===== PROVIDED RECORDS

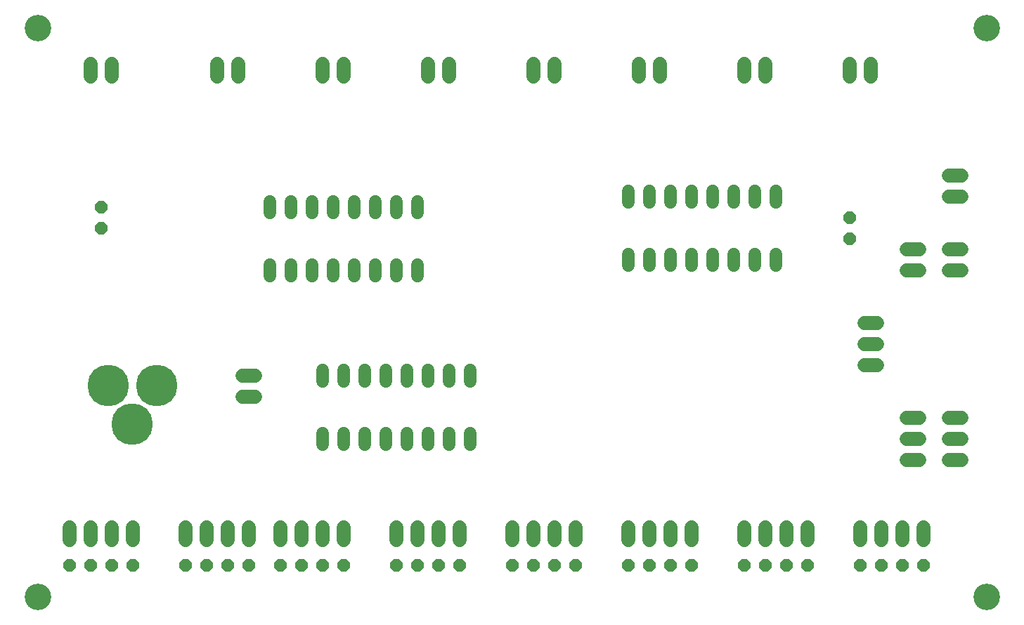
<source format=gbr>
G04 EAGLE Gerber RS-274X export*
G75*
%MOMM*%
%FSLAX34Y34*%
%LPD*%
%INSoldermask Bottom*%
%IPPOS*%
%AMOC8*
5,1,8,0,0,1.08239X$1,22.5*%
G01*
%ADD10C,3.203200*%
%ADD11C,1.727200*%
%ADD12P,1.649562X8X112.500000*%
%ADD13P,1.649562X8X292.500000*%
%ADD14C,1.524000*%
%ADD15P,1.649562X8X22.500000*%
%ADD16C,5.003200*%


D10*
X25400Y711200D03*
X1168400Y711200D03*
X1168400Y25400D03*
X25400Y25400D03*
D11*
X1122680Y419100D02*
X1137920Y419100D01*
X1137920Y444500D02*
X1122680Y444500D01*
X1122680Y241300D02*
X1137920Y241300D01*
X1137920Y215900D02*
X1122680Y215900D01*
X1122680Y190500D02*
X1137920Y190500D01*
X1087120Y241300D02*
X1071880Y241300D01*
X1071880Y215900D02*
X1087120Y215900D01*
X1087120Y190500D02*
X1071880Y190500D01*
D12*
X1003300Y457200D03*
X1003300Y482600D03*
D13*
X101600Y495300D03*
X101600Y469900D03*
D11*
X1021080Y355600D02*
X1036320Y355600D01*
X1036320Y330200D02*
X1021080Y330200D01*
X1021080Y304800D02*
X1036320Y304800D01*
X1071880Y419100D02*
X1087120Y419100D01*
X1087120Y444500D02*
X1071880Y444500D01*
D14*
X914400Y501396D02*
X914400Y514604D01*
X889000Y514604D02*
X889000Y501396D01*
X812800Y501396D02*
X812800Y514604D01*
X787400Y514604D02*
X787400Y501396D01*
X863600Y501396D02*
X863600Y514604D01*
X838200Y514604D02*
X838200Y501396D01*
X762000Y501396D02*
X762000Y514604D01*
X736600Y514604D02*
X736600Y501396D01*
X736600Y438404D02*
X736600Y425196D01*
X762000Y425196D02*
X762000Y438404D01*
X787400Y438404D02*
X787400Y425196D01*
X812800Y425196D02*
X812800Y438404D01*
X838200Y438404D02*
X838200Y425196D01*
X863600Y425196D02*
X863600Y438404D01*
X889000Y438404D02*
X889000Y425196D01*
X914400Y425196D02*
X914400Y438404D01*
X304800Y425704D02*
X304800Y412496D01*
X330200Y412496D02*
X330200Y425704D01*
X406400Y425704D02*
X406400Y412496D01*
X431800Y412496D02*
X431800Y425704D01*
X355600Y425704D02*
X355600Y412496D01*
X381000Y412496D02*
X381000Y425704D01*
X457200Y425704D02*
X457200Y412496D01*
X482600Y412496D02*
X482600Y425704D01*
X482600Y488696D02*
X482600Y501904D01*
X457200Y501904D02*
X457200Y488696D01*
X431800Y488696D02*
X431800Y501904D01*
X406400Y501904D02*
X406400Y488696D01*
X381000Y488696D02*
X381000Y501904D01*
X355600Y501904D02*
X355600Y488696D01*
X330200Y488696D02*
X330200Y501904D01*
X304800Y501904D02*
X304800Y488696D01*
D11*
X520700Y652780D02*
X520700Y668020D01*
X495300Y668020D02*
X495300Y652780D01*
X393700Y652780D02*
X393700Y668020D01*
X368300Y668020D02*
X368300Y652780D01*
X1028700Y652780D02*
X1028700Y668020D01*
X1003300Y668020D02*
X1003300Y652780D01*
X901700Y652780D02*
X901700Y668020D01*
X876300Y668020D02*
X876300Y652780D01*
X266700Y652780D02*
X266700Y668020D01*
X241300Y668020D02*
X241300Y652780D01*
X114300Y652780D02*
X114300Y668020D01*
X88900Y668020D02*
X88900Y652780D01*
X774700Y652780D02*
X774700Y668020D01*
X749300Y668020D02*
X749300Y652780D01*
X647700Y652780D02*
X647700Y668020D01*
X622300Y668020D02*
X622300Y652780D01*
D14*
X368300Y222504D02*
X368300Y209296D01*
X393700Y209296D02*
X393700Y222504D01*
X469900Y222504D02*
X469900Y209296D01*
X495300Y209296D02*
X495300Y222504D01*
X419100Y222504D02*
X419100Y209296D01*
X444500Y209296D02*
X444500Y222504D01*
X520700Y222504D02*
X520700Y209296D01*
X546100Y209296D02*
X546100Y222504D01*
X546100Y285496D02*
X546100Y298704D01*
X520700Y298704D02*
X520700Y285496D01*
X495300Y285496D02*
X495300Y298704D01*
X469900Y298704D02*
X469900Y285496D01*
X444500Y285496D02*
X444500Y298704D01*
X419100Y298704D02*
X419100Y285496D01*
X393700Y285496D02*
X393700Y298704D01*
X368300Y298704D02*
X368300Y285496D01*
D11*
X1016000Y109220D02*
X1016000Y93980D01*
X1041400Y93980D02*
X1041400Y109220D01*
X876300Y109220D02*
X876300Y93980D01*
X901700Y93980D02*
X901700Y109220D01*
X736600Y109220D02*
X736600Y93980D01*
X762000Y93980D02*
X762000Y109220D01*
X596900Y109220D02*
X596900Y93980D01*
X622300Y93980D02*
X622300Y109220D01*
X457200Y109220D02*
X457200Y93980D01*
X482600Y93980D02*
X482600Y109220D01*
X317500Y109220D02*
X317500Y93980D01*
X342900Y93980D02*
X342900Y109220D01*
X203200Y109220D02*
X203200Y93980D01*
X228600Y93980D02*
X228600Y109220D01*
X63500Y109220D02*
X63500Y93980D01*
X88900Y93980D02*
X88900Y109220D01*
X1092200Y109220D02*
X1092200Y93980D01*
X1066800Y93980D02*
X1066800Y109220D01*
X952500Y109220D02*
X952500Y93980D01*
X927100Y93980D02*
X927100Y109220D01*
X812800Y109220D02*
X812800Y93980D01*
X787400Y93980D02*
X787400Y109220D01*
X673100Y109220D02*
X673100Y93980D01*
X647700Y93980D02*
X647700Y109220D01*
X533400Y109220D02*
X533400Y93980D01*
X508000Y93980D02*
X508000Y109220D01*
X393700Y109220D02*
X393700Y93980D01*
X368300Y93980D02*
X368300Y109220D01*
X279400Y109220D02*
X279400Y93980D01*
X254000Y93980D02*
X254000Y109220D01*
X139700Y109220D02*
X139700Y93980D01*
X114300Y93980D02*
X114300Y109220D01*
D15*
X1016000Y63500D03*
X1041400Y63500D03*
X508000Y63500D03*
X533400Y63500D03*
X317500Y63500D03*
X342900Y63500D03*
X368300Y63500D03*
X393700Y63500D03*
X203200Y63500D03*
X228600Y63500D03*
X254000Y63500D03*
X279400Y63500D03*
X63500Y63500D03*
X88900Y63500D03*
X114300Y63500D03*
X139700Y63500D03*
X1066800Y63500D03*
X1092200Y63500D03*
X876300Y63500D03*
X901700Y63500D03*
X927100Y63500D03*
X952500Y63500D03*
X736600Y63500D03*
X762000Y63500D03*
X787400Y63500D03*
X812800Y63500D03*
X596900Y63500D03*
X622300Y63500D03*
X647700Y63500D03*
X673100Y63500D03*
X457200Y63500D03*
X482600Y63500D03*
D11*
X1122680Y508000D02*
X1137920Y508000D01*
X1137920Y533400D02*
X1122680Y533400D01*
D16*
X139100Y233400D03*
X169100Y280400D03*
X110100Y280400D03*
D11*
X271780Y266700D02*
X287020Y266700D01*
X287020Y292100D02*
X271780Y292100D01*
M02*

</source>
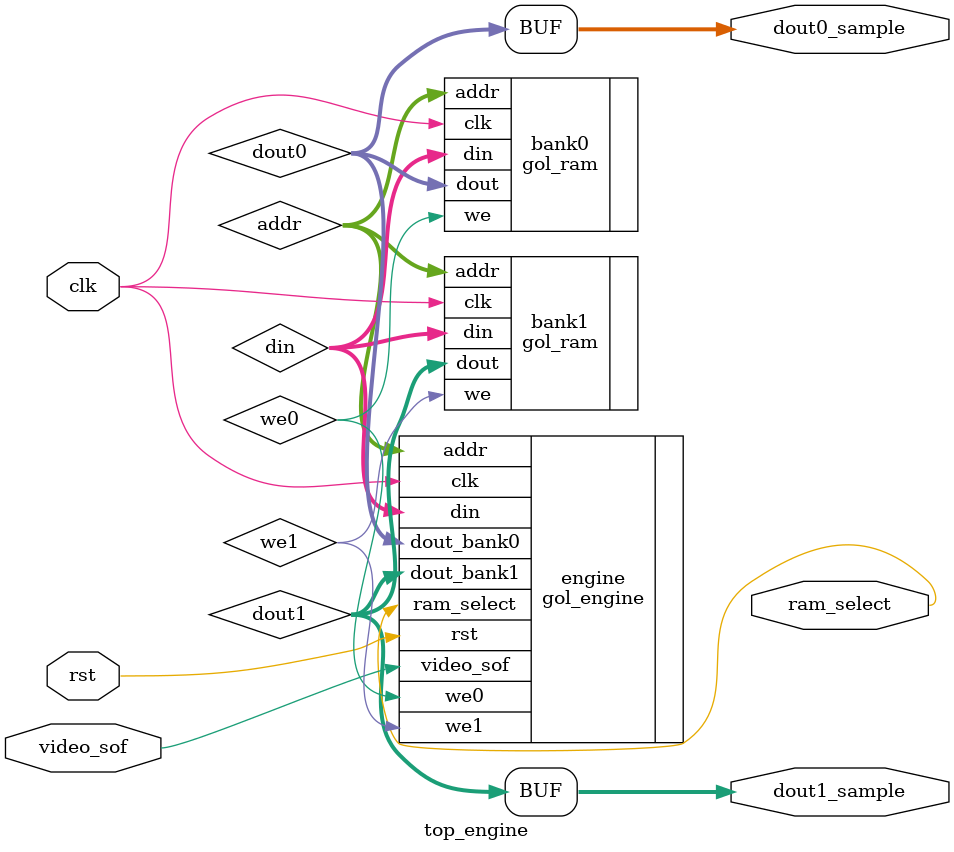
<source format=v>
/**
 * top_engine.v — Minimal top for Segment 2: gol_engine + 2× gol_ram (for synthesis check).
 * Not the final top; used to verify DFF count and no BRAM in FSM.
 */
module top_engine (
    input  wire       clk,
    input  wire       rst,
    input  wire       video_sof,
    output wire       ram_select,
    output wire [3:0] dout0_sample,  // optional: sample bank0 for debug
    output wire [3:0] dout1_sample
);
    wire [15:0] addr;
    wire        we0, we1;
    wire [3:0]  din;
    wire [3:0]  dout0, dout1;

    gol_engine engine (
        .clk(clk),
        .rst(rst),
        .video_sof(video_sof),
        .dout_bank0(dout0),
        .dout_bank1(dout1),
        .ram_select(ram_select),
        .addr(addr),
        .we0(we0),
        .we1(we1),
        .din(din)
    );

    gol_ram bank0 (
        .clk(clk),
        .addr(addr),
        .we(we0),
        .din(din),
        .dout(dout0)
    );

    gol_ram bank1 (
        .clk(clk),
        .addr(addr),
        .we(we1),
        .din(din),
        .dout(dout1)
    );

    assign dout0_sample = dout0;
    assign dout1_sample = dout1;
endmodule

</source>
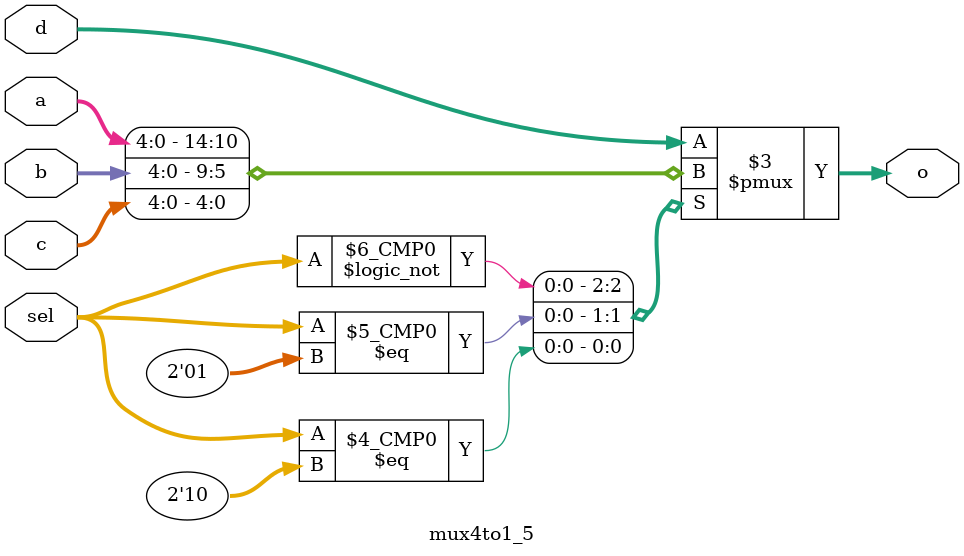
<source format=v>
`timescale 1ns / 1ps
module mux4to1_5(
input wire[1:0] sel,
input wire[4:0] a,
input wire[4:0] b,
input wire[4:0] c,
input wire[4:0] d,
output reg[4:0] o
    );

always@* begin
	case(sel[1:0])
	0: o <= a;
	1: o <= b;
	2: o <= c;
	default: o <= d;
	endcase
end

endmodule

</source>
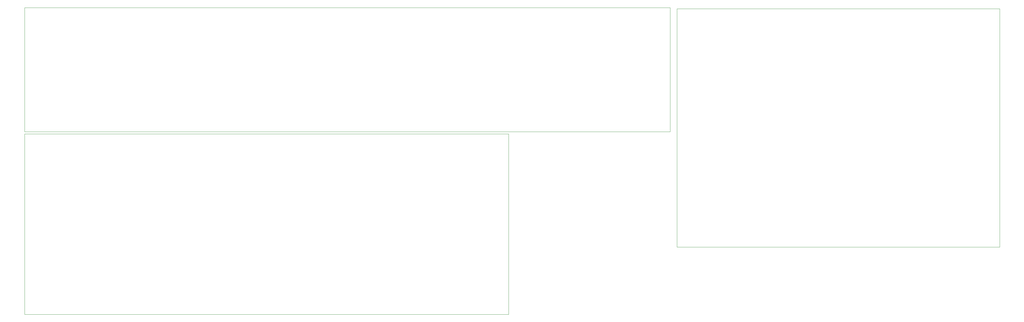
<source format=gm1>
G04 #@! TF.GenerationSoftware,KiCad,Pcbnew,9.0.5*
G04 #@! TF.CreationDate,2025-10-23T19:29:44+02:00*
G04 #@! TF.ProjectId,stencil,7374656e-6369-46c2-9e6b-696361645f70,rev?*
G04 #@! TF.SameCoordinates,Original*
G04 #@! TF.FileFunction,Profile,NP*
%FSLAX46Y46*%
G04 Gerber Fmt 4.6, Leading zero omitted, Abs format (unit mm)*
G04 Created by KiCad (PCBNEW 9.0.5) date 2025-10-23 19:29:44*
%MOMM*%
%LPD*%
G01*
G04 APERTURE LIST*
G04 #@! TA.AperFunction,Profile*
%ADD10C,0.050000*%
G04 #@! TD*
G04 APERTURE END LIST*
D10*
X245098000Y-106166000D02*
X259098000Y-106166000D01*
X234098000Y-32166000D02*
X334098000Y-32166000D01*
X334098000Y-32166000D02*
X334098000Y-106166000D01*
X334098000Y-106166000D02*
X259098000Y-106166000D01*
X234098000Y-106166000D02*
X245098000Y-106166000D01*
X234098000Y-106166000D02*
X234098000Y-32166000D01*
X32000000Y-71000000D02*
X182000000Y-71000000D01*
X182000000Y-127000000D01*
X32000000Y-127000000D01*
X32000000Y-71000000D01*
X32000000Y-31770000D02*
X232000000Y-31770000D01*
X232000000Y-70278000D01*
X32000000Y-70278000D01*
X32000000Y-31770000D01*
M02*

</source>
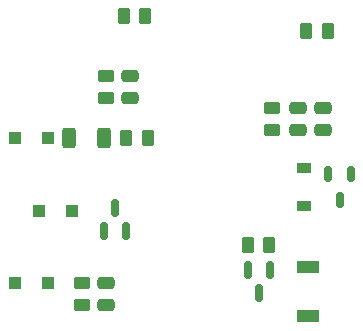
<source format=gbp>
%TF.GenerationSoftware,KiCad,Pcbnew,8.0.5*%
%TF.CreationDate,2024-11-25T00:57:53-06:00*%
%TF.ProjectId,ActivePrecharge,41637469-7665-4507-9265-636861726765,rev?*%
%TF.SameCoordinates,Original*%
%TF.FileFunction,Paste,Bot*%
%TF.FilePolarity,Positive*%
%FSLAX46Y46*%
G04 Gerber Fmt 4.6, Leading zero omitted, Abs format (unit mm)*
G04 Created by KiCad (PCBNEW 8.0.5) date 2024-11-25 00:57:53*
%MOMM*%
%LPD*%
G01*
G04 APERTURE LIST*
G04 Aperture macros list*
%AMRoundRect*
0 Rectangle with rounded corners*
0 $1 Rounding radius*
0 $2 $3 $4 $5 $6 $7 $8 $9 X,Y pos of 4 corners*
0 Add a 4 corners polygon primitive as box body*
4,1,4,$2,$3,$4,$5,$6,$7,$8,$9,$2,$3,0*
0 Add four circle primitives for the rounded corners*
1,1,$1+$1,$2,$3*
1,1,$1+$1,$4,$5*
1,1,$1+$1,$6,$7*
1,1,$1+$1,$8,$9*
0 Add four rect primitives between the rounded corners*
20,1,$1+$1,$2,$3,$4,$5,0*
20,1,$1+$1,$4,$5,$6,$7,0*
20,1,$1+$1,$6,$7,$8,$9,0*
20,1,$1+$1,$8,$9,$2,$3,0*%
G04 Aperture macros list end*
%ADD10RoundRect,0.150000X-0.150000X0.512500X-0.150000X-0.512500X0.150000X-0.512500X0.150000X0.512500X0*%
%ADD11RoundRect,0.150000X-0.150000X0.587500X-0.150000X-0.587500X0.150000X-0.587500X0.150000X0.587500X0*%
%ADD12RoundRect,0.150000X0.150000X-0.587500X0.150000X0.587500X-0.150000X0.587500X-0.150000X-0.587500X0*%
%ADD13RoundRect,0.250000X0.450000X-0.262500X0.450000X0.262500X-0.450000X0.262500X-0.450000X-0.262500X0*%
%ADD14RoundRect,0.250000X-0.312500X-0.625000X0.312500X-0.625000X0.312500X0.625000X-0.312500X0.625000X0*%
%ADD15R,1.220000X0.910000*%
%ADD16RoundRect,0.250000X0.300000X0.300000X-0.300000X0.300000X-0.300000X-0.300000X0.300000X-0.300000X0*%
%ADD17RoundRect,0.250000X0.475000X-0.250000X0.475000X0.250000X-0.475000X0.250000X-0.475000X-0.250000X0*%
%ADD18RoundRect,0.250000X-0.475000X0.250000X-0.475000X-0.250000X0.475000X-0.250000X0.475000X0.250000X0*%
%ADD19R,1.890000X1.140000*%
%ADD20RoundRect,0.250000X-0.262500X-0.450000X0.262500X-0.450000X0.262500X0.450000X-0.262500X0.450000X0*%
%ADD21RoundRect,0.250000X0.262500X0.450000X-0.262500X0.450000X-0.262500X-0.450000X0.262500X-0.450000X0*%
%ADD22RoundRect,0.250000X-0.450000X0.262500X-0.450000X-0.262500X0.450000X-0.262500X0.450000X0.262500X0*%
%ADD23RoundRect,0.250000X-0.300000X-0.300000X0.300000X-0.300000X0.300000X0.300000X-0.300000X0.300000X0*%
G04 APERTURE END LIST*
D10*
%TO.C,Q4*%
X137300000Y-96862500D03*
X139200000Y-96862500D03*
X138250000Y-99137500D03*
%TD*%
D11*
%TO.C,Q3*%
X130500000Y-105062500D03*
X132400000Y-105062500D03*
X131450000Y-106937500D03*
%TD*%
D12*
%TO.C,Q1*%
X119250000Y-99812500D03*
X118300000Y-101687500D03*
X120200000Y-101687500D03*
%TD*%
D13*
%TO.C,R2*%
X118475000Y-88637500D03*
X118475000Y-90462500D03*
%TD*%
D14*
%TO.C,R6*%
X115347500Y-93860000D03*
X118272500Y-93860000D03*
%TD*%
D15*
%TO.C,D4*%
X135250000Y-99635000D03*
X135250000Y-96365000D03*
%TD*%
D16*
%TO.C,D3*%
X113587500Y-106112500D03*
X110787500Y-106112500D03*
%TD*%
D17*
%TO.C,C4*%
X136840000Y-93200000D03*
X136840000Y-91300000D03*
%TD*%
%TO.C,C1*%
X120500000Y-88600000D03*
X120500000Y-90500000D03*
%TD*%
D18*
%TO.C,C2*%
X118487500Y-106112500D03*
X118487500Y-108012500D03*
%TD*%
D19*
%TO.C,D5*%
X135550000Y-104750000D03*
X135550000Y-108950000D03*
%TD*%
D17*
%TO.C,C3*%
X134750000Y-93200000D03*
X134750000Y-91300000D03*
%TD*%
D20*
%TO.C,R11*%
X130487500Y-102937500D03*
X132312500Y-102937500D03*
%TD*%
D21*
%TO.C,R7*%
X122012500Y-93875000D03*
X120187500Y-93875000D03*
%TD*%
D20*
%TO.C,R13*%
X135425000Y-84750000D03*
X137250000Y-84750000D03*
%TD*%
D16*
%TO.C,D2*%
X113587500Y-93862500D03*
X110787500Y-93862500D03*
%TD*%
D21*
%TO.C,R9*%
X121802500Y-83550000D03*
X119977500Y-83550000D03*
%TD*%
D22*
%TO.C,R4*%
X116487500Y-106150000D03*
X116487500Y-107975000D03*
%TD*%
%TO.C,R10*%
X132500000Y-91337500D03*
X132500000Y-93162500D03*
%TD*%
D23*
%TO.C,D1*%
X112837500Y-100000000D03*
X115637500Y-100000000D03*
%TD*%
M02*

</source>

==========

## HOW TO COMPLETE THIS TASK
Only the lines that lie between the start of the listing and the line containing "X1122680Y190500D02*", both included, belong in the answer; write them out exactly and omit pictures.

## TASK RESPONSE
<source format=gbr>
G04 EAGLE Gerber RS-274X export*
G75*
%MOMM*%
%FSLAX34Y34*%
%LPD*%
%INSoldermask Bottom*%
%IPPOS*%
%AMOC8*
5,1,8,0,0,1.08239X$1,22.5*%
G01*
%ADD10C,3.203200*%
%ADD11C,1.727200*%
%ADD12P,1.649562X8X112.500000*%
%ADD13P,1.649562X8X292.500000*%
%ADD14C,1.524000*%
%ADD15P,1.649562X8X22.500000*%
%ADD16C,5.003200*%


D10*
X25400Y711200D03*
X1168400Y711200D03*
X1168400Y25400D03*
X25400Y25400D03*
D11*
X1122680Y419100D02*
X1137920Y419100D01*
X1137920Y444500D02*
X1122680Y444500D01*
X1122680Y241300D02*
X1137920Y241300D01*
X1137920Y215900D02*
X1122680Y215900D01*
X1122680Y190500D02*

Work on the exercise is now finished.